Please Note: Blog posts are not selected, edited or screened by Seeking Alpha editors.

Is Decoupling possible in this complex global world economy?

Thai, Malaysian  Growth Slow, Heralding Caution in Rate Moves (via Bloomberg)
http://www.bloomberg.com/news/2010-11-22/malaysian-economy-expands-at-slowest-pace-this-year-as-asian-growth-eases.html
 
  

Whenever I turn on Bloomberg or CNBC, many investors are praising about the enormous growth rates from emerging markets. I can certainly understand that emerging economies will have prominent growth rates going forward, as opposed to the many western countries where the governments are worried about their gigantic liabilities.

 -Gross domestic product in Thailand, Southeast Asia’s largest economy after Indonesia, increased 6.7 percent in the three months through September from a year earlier, after growing 9.2 percent in the second quarter, the government said yesterday. Malaysia’s economy expanded 5.3 percent last quarter, compared with an 8.9 percent rate in the previous three months, its central bank said.
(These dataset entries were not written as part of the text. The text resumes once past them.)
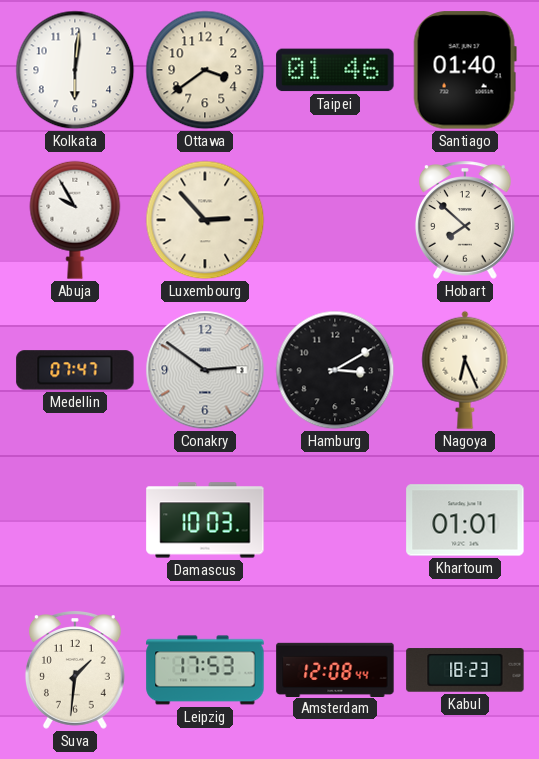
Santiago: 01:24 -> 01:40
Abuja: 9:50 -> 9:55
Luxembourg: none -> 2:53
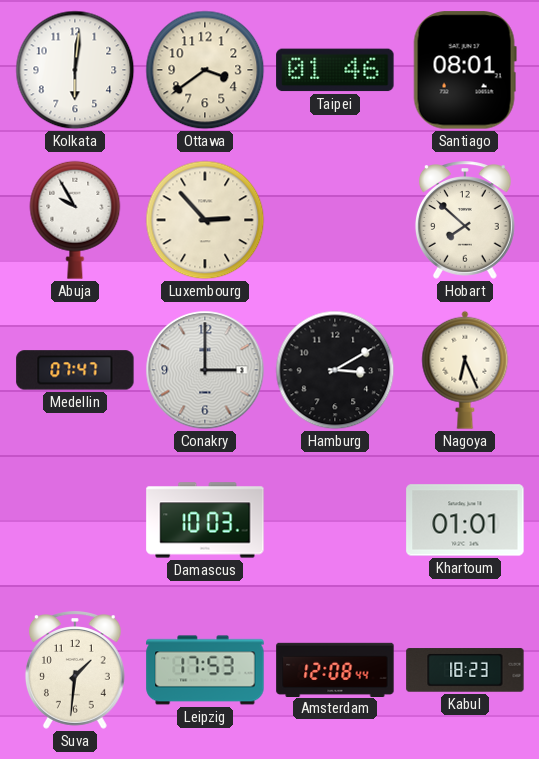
Santiago: 01:40 -> 08:01
Conakry: 2:51 -> 3:00
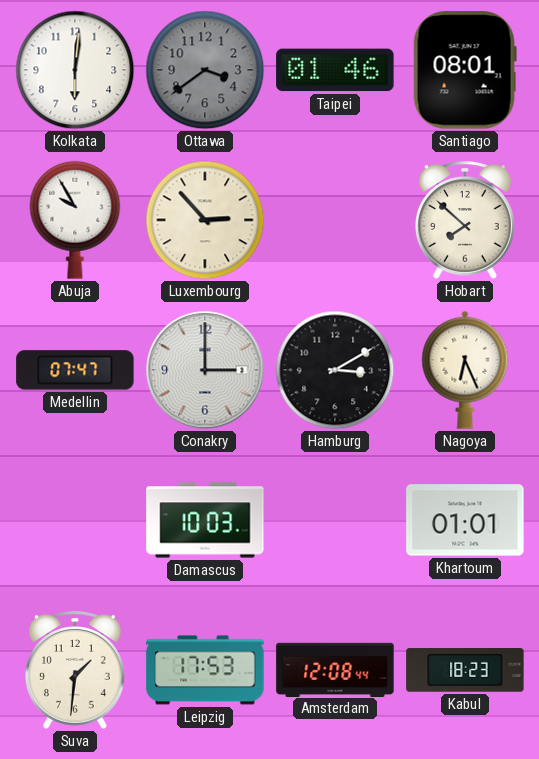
Ottawa dial: cream -> grey
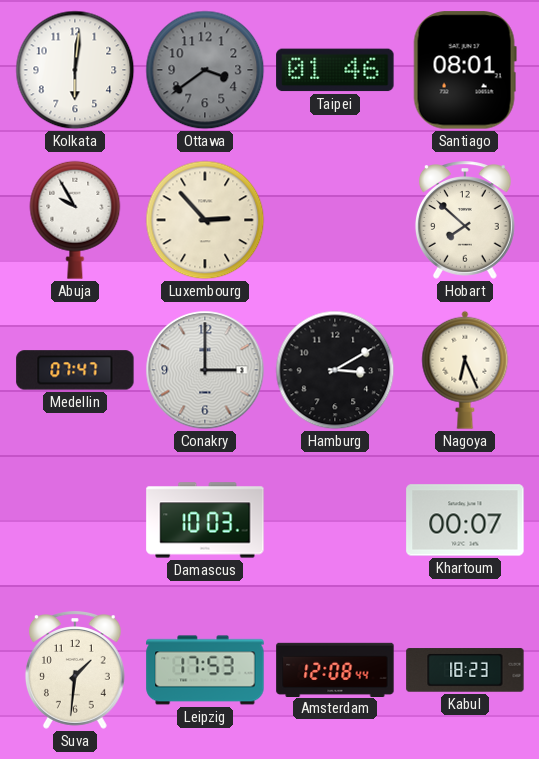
Khartoum: 01:01 -> 00:07
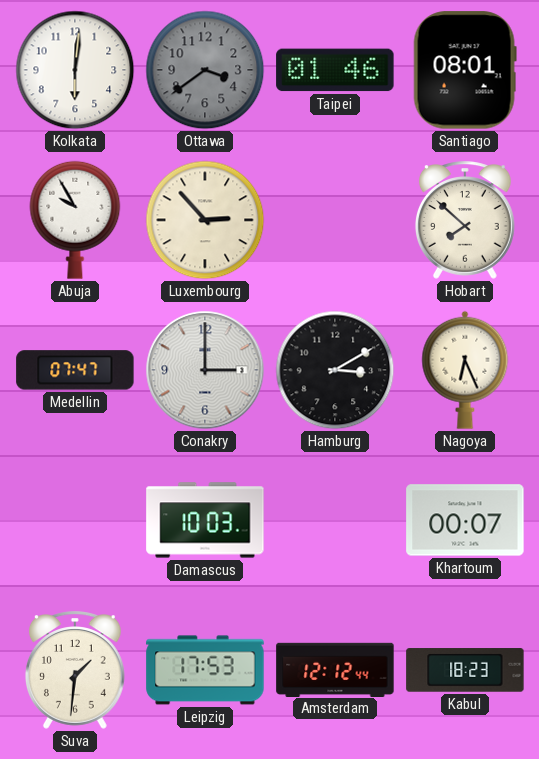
Amsterdam: 12:08 -> 12:12
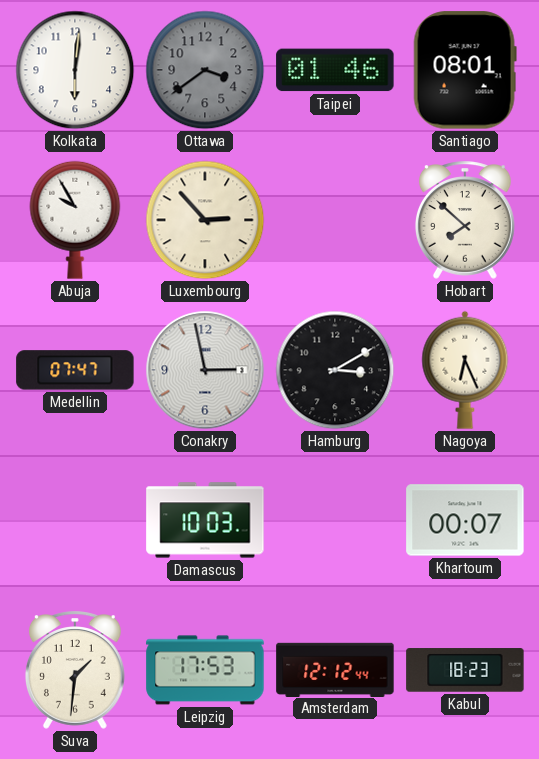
Conakry: 3:00 -> 2:58
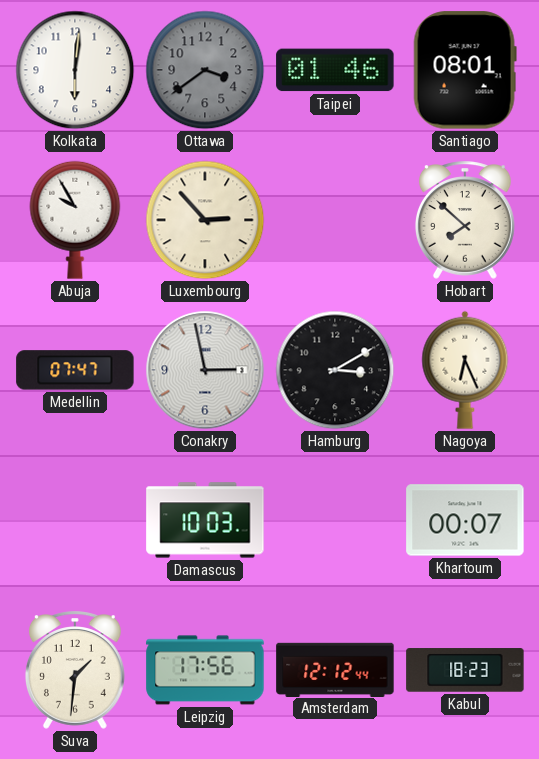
Leipzig: 17:53 -> 17:56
Of course these countries have started at low growth points, but these numbers are certainly good. As a government official, for the sake of public, I would raise the interest rates. However, when GDP numbers are printed lower than public expects, the government official surely will be in line of unemployment check. I do not believe that the government can efficiently neither induce more growth nor restrain inflation. It's more likely they will lead the economy to the unintended consequences. As 1/3 of economies(U.S. and many European countries) are still deep in recession or depression, emerging markets can grow at this fast pace forever unless they develop strong domestic economy. I think it will eventually happen, but it will not happen tomorrow.